_Task statement_: From the listing below, pick out and copy every line that contains the string "this". Only matches with the same capitalization count.
***** Extracted information *****
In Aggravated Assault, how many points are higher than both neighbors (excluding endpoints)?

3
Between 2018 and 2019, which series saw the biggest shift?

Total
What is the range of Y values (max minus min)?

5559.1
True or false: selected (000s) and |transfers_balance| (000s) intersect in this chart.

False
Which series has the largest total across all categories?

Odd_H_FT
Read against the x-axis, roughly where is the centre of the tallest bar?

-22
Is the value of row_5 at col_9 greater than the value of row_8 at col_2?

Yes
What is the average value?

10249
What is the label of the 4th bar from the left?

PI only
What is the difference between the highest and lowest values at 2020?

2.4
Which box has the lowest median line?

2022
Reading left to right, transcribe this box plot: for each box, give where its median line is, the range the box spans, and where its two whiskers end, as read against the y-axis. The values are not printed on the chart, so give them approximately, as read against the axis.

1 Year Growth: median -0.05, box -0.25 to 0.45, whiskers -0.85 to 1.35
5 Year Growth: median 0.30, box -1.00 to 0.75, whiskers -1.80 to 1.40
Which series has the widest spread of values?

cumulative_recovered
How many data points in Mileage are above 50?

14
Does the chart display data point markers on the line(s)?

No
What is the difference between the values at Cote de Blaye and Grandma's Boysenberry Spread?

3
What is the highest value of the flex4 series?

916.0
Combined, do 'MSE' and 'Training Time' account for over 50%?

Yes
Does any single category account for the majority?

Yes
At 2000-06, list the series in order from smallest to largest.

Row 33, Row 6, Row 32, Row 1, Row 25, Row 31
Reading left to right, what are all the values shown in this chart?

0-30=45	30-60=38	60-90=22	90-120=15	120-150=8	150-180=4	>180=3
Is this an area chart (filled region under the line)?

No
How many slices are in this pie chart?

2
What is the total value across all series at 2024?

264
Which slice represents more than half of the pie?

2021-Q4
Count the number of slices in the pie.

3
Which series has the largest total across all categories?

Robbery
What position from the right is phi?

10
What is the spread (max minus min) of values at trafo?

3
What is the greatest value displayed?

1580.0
*****
_Exercise solution_:
True or false: selected (000s) and |transfers_balance| (000s) intersect in this chart.
Reading left to right, transcribe this box plot: for each box, give where its median line is, the range the box spans, and where its two whiskers end, as read against the y-axis. The values are not printed on the chart, so give them approximately, as read against the axis.
Reading left to right, what are all the values shown in this chart?
Is this an area chart (filled region under the line)?
How many slices are in this pie chart?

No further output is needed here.